VIDEO. La boxe comme thérapie : l'engagement de Sabrina Maroufi

Publié le Mis à jour le
Écrit par Marie Sicaud .
Sabrina Maroufi était l'invitée de Hauts féminin le lundi 19 septembre 2022 ©France Télévisions

Cette boxeuse originaire de Tourcoing a lutté contre sa timidité grâce à la boxe. Invitée de votre nouveau rendez-vous sur France 3 "Hauts Féminin", Sabrina Maroufi raconte comment elle vient aujourd'hui en aide aux femmes et enfants victimes de violences grâce à la boxe. #Hautsfeminin

"Je m'appelle Sabrina, j'ai 44 ans, une petite fille de 3 ans et demi, un travail que j'aime. Si j'ai eu l'opportunité de réussir alors vous aussi vous le pouvez". Solaire, la boxeuse originaire de Tourcoing délivre un message bienveillant et grisant. 

Sabrina Maroufi aime raconter son parcours. L'enfant très timide qu'elle était. Les lacunes à l'école. Sa rencontre avec la boxe et comment ce sport lui a permis de se dépasser et de se révéler à elle même.

Généreuse, cette championne de France de boxe française savate, s'est dit que si la formule avait marché pour elle, d'autres pouvaient aussi en profiter. Au point de participer à l'ouverture d'une salle de boxe en 1998 avec son frère et son père, lui-même moniteur de boxe. La Nordiste qui rêve de partager sa passion avec d'autre femmes voit son vœux exaucé grâce au confinement en 2020. Ses amies la sollicitent pour des cours exclusivement féminins.

Je vois de belles transformations, des femmes qui gagnent en estime de soi et sont fières d'elles.

Sabrina Maroufi

Hauts Féminin -France 3 Hauts-de-France

En septembre elle était émue de voir une salle pleine avec près de 40 femmes venues assister à son cours et dont certaines font le chemin depuis Lens ou Armentières.

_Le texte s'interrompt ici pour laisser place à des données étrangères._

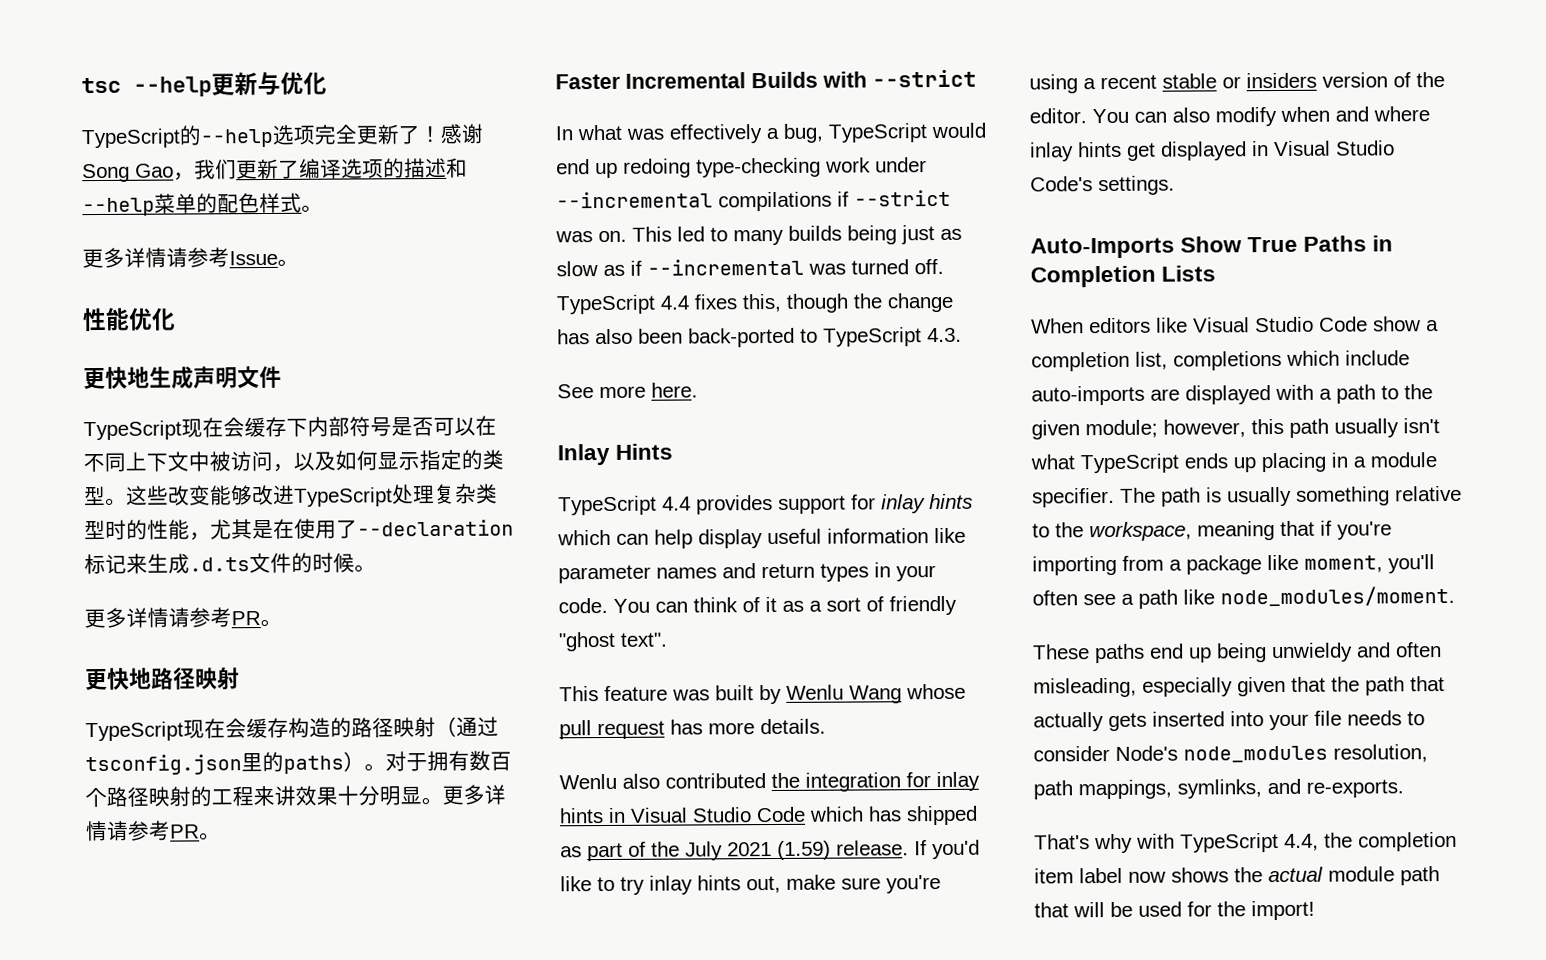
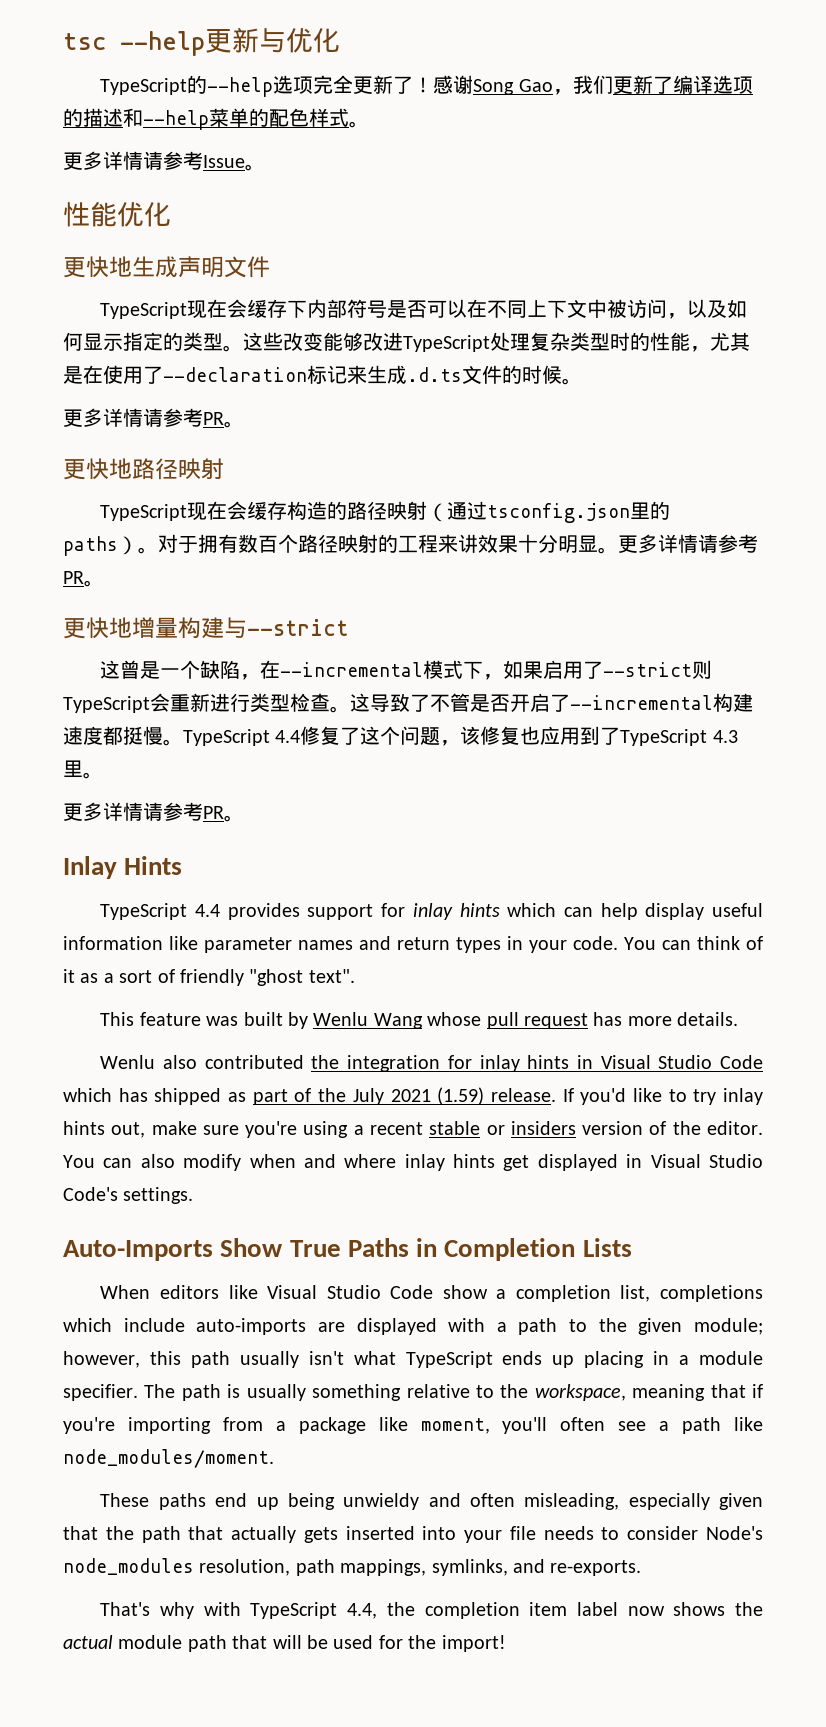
[555,69,977,90] [555,122,986,144] [556,157,927,179] [556,189,951,212] [555,225,962,246] [556,258,944,277] [556,292,954,315] [557,327,962,348] [557,382,698,399] Faster Incremental Builds with --strict // In what was effectively a bug, TypeScript would end up redoing type-checking work under --incremental compilations if --strict was on. This led to many builds being just as slow as if --incremental was turned off. TypeScript 4.4 fixes this, though the change has also been back-ported to TypeScript 4.3. // See more here. -> [63,617,348,639] [100,660,713,680] [63,693,753,713] [63,726,738,746] [63,760,103,779] [63,802,244,822] 更快地增量构建与--strict // 这曾是一个缺陷，在--incremental模式下，如果启用了--strict则TypeScript会重新进行类型检查。这导致了不管是否开启了--incremental构建速度都挺慢。TypeScript 4.4修复了这个问题，该修复也应用到了TypeScript 4.3里。 // 更多详情请参考PR。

L'autre victoire de Sabrina, c'est d'avoir lancé sont auto-entreprise pour proposer de la boxe thérapie. À la demande d'associations, elle intervient auprès d'enfants, de femmes en difficultés touchées par les violences ou la maladie. Des séances qui se déroulent en tête à tête ou en petits groupes. "Je commence par une phase de discussion. Je me présente. Je pose des questions. J'apprends à connaître la personne en face de moi et à gagner sa confiance. Ensuite seulement vient la boxe".

Presque toutes les séances se terminent de la même façon. Des élèves libérés et reconnaissants. "Il faut le voir pour le croire" atteste Adeline Roesch, chargée d'inclusion socio-professionnelle. Elle fait partie du réseau de travailleurs sociaux et de psychologues qui entourent Sabrina.

Les rendez-vous de boxe-thérapie ont lieu dans des locaux prêtés par les communes ou les associations et parfois inadaptés. Alors la Tourquennoise a un nouveau rêve : "Avoir ma propre salle pour accueillir tous ces publics."